El no padecer necesidad o miedo es sin duda muy deseable, pero no forma parte del contenido de la libertad individual. De hecho, las intervenciones públicas para asegurar el bienestar de los individuos "de la cuna a la tumba", como querían Roosevelt y los creadores del Estado de Bienestar británico, (...) han resultado contraproducentes para la libertad, al contribuir a la destrucción de la responsabilidad personal en el ahorro, en la inversión en el propio capital humano, en el mantenimiento de la familia y en la atención personal a las necesidades perentorias del prójimo.
El liberalismo tiene sin duda puntos en común con el conservadurismo y con el liberalismo a la americana o "socialdemocracia", pero no se encuentra en un punto intermedio de los dos (...) El socialista quiere libertades personales sin responsabilidad, y pública intervención en lo económico. El conservador tiende a pedir censura y control en materia de costumbres, y se inclina (al menos en los Estados Unidos) a favor del libre mercado.
La razón por la que (...) el liberalismo clásico está más cerca de los conservadores que de los socialdemócratas es que a los conservadores es posible convencerles de que, librado el individuo del paternalismo de los socialistas, que quieren imponerle, quiéralo o no, lo que conviene a la sociedad, el individuo se hace más responsable, más ahorrador, más innovador e incluso más sinceramente religioso, como lo es en Estados Unidos.
El principal argumento de quienes combaten el capitalismo democrático es que el libre movimiento del mercado crea pobreza y tiende a aumentar la distancia entre pobres y ricos. Muy al contrario, el economista Xavier Sala i Martín lleva algunos años esforzándose por mostrar que la pobreza y la desigualdad del mundo están reduciéndose gracias a la globalización. En uno de sus últimos trabajos llega a la conclusión de que, a partir de 1970, el número absoluto de pobres ha disminuido (...), pese a que la población mundial ha crecido notablemente: dependiendo de la definición de pobreza que se quiera usar, el número absoluto de pobres cayó entre 212 y 248 millones de personas, pese a un aumento demográfico de aproximadamente 2.000 millones de personas entre 1970 y 2000.
No se agota aquí la panoplia de argumentos de los enemigos del capitalismo democrático. Uno de los más efectivos es la afirmación de que el libre mercado, la competencia comercial y la búsqueda del beneficio empresarial desembocan en un catastrófico recalentamiento de la atmósfera y, así, destruyen el clima. Nadie recuerda que el comunismo de antes de la destrucción del Muro de Berlín (por ejemplo, Chernobyl) y el capitalismo de Estado en las naciones no democráticas de Asia (las catástrofes ecológicas de la presa de las Tres Gargantas) se han revelado como muchísimo menos respetuosos del medio ambiente que las economías de mercado a la occidental.

□ □ □ □

# [Tarea]
Prosigue el texto sobre el liberalismo y el capitalismo democrático a partir de su última oración. Los datos que siguen son material independiente de este texto.

# [Datos de origen]
□ □ □ □

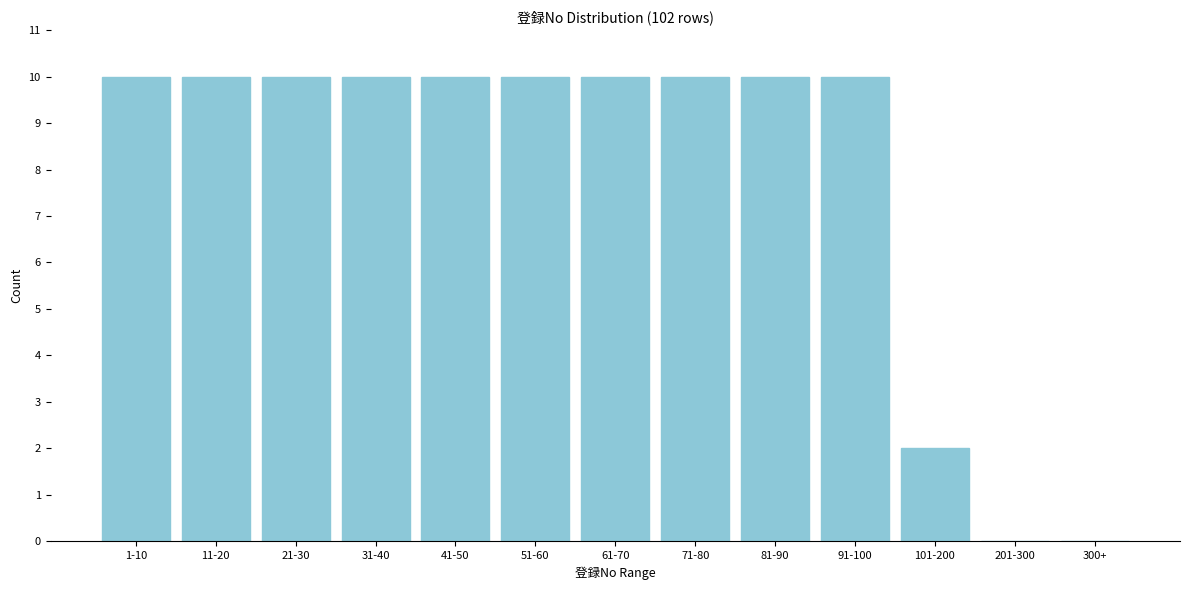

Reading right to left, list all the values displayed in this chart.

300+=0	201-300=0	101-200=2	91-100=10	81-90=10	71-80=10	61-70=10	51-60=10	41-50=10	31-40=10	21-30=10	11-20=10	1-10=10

□ □ □ □

# [Respuesta]
(...) En el avance tecnológico se cifra la esperanza de la humanidad de conseguir altas tasas de crecimiento económico compatibles con el respeto del medio ambiente; y el avance científico y tecnológico sólo se da en naciones democráticas y capitalistas. Los maltusianos de todas las épocas han predicho catastróficas expansiones demográficas y el inevitable agotamiento de los recursos naturales, lo que llevaría al hombre al estancamiento o la desaparición. Los últimos cuatro siglos han contado una historia muy distinta.
Otra crítica de los socialistas sin doctrina dirigida contra el capitalismo democrático se centra en el ejercicio del poder. Según algunos, la globalización permite que las grandes corporaciones se estén adueñando del mundo, consigan imponer una cultura uniforme a todas las naciones y vacíen de soberanía a los Estados.
Primeramente, no es tan fácil mantenerse en un puesto destacado en un mercado competitivo: así, según la clasificación de Fortune Magazine, de las veinte mayores empresas del mundo clasificadas por ventas en abril de 1992, sólo un tercio se mantenía en la misma lista en abril de 2002; clasificadas por beneficios, igualmente un tercio; y clasificadas por capitalización bursátil, sólo la mitad. La eficacia, el buen hacer y la respuesta a las demandas de los consumidores no están al alcance de las organizaciones sin un esfuerzo continuo e inteligente.
En segundo lugar, la cultura, el deporte, los idiomas evolucionan a instancias de los individuos que los crean, los usan o los demandan: de hecho, la demanda de productos culturales diferenciados aumenta precisamente cuando los individuos gozan de una prosperidad que les libera de la esclavitud del hambre y el trabajo agotador.
En tercer lugar, la mundialización es cierto que contiene el poder que los Estados habían ido acumulando gracias al refinamiento de la tecnología burocrática a lo largo del siglo XX: ahora los individuos están adquiriendo capacidad de zafarse del brazo del Ogro filantrópico, que es como Octavio Paz llamaba a esa Administración que se cree con poderes para decidir qué fuman, comen, beben o a quién compran sexo las personas adultas, o cuál es el contenido de sus contratos laborales, o qué es lo que tienen que aprender en la escuela; en cambio, la globalización no hace sino ayudar a la realización de las funciones necesarias del Estado, merced a acuerdos más fácilmente realizables gracias a la mayor facilidad de contactos políticos internacionales.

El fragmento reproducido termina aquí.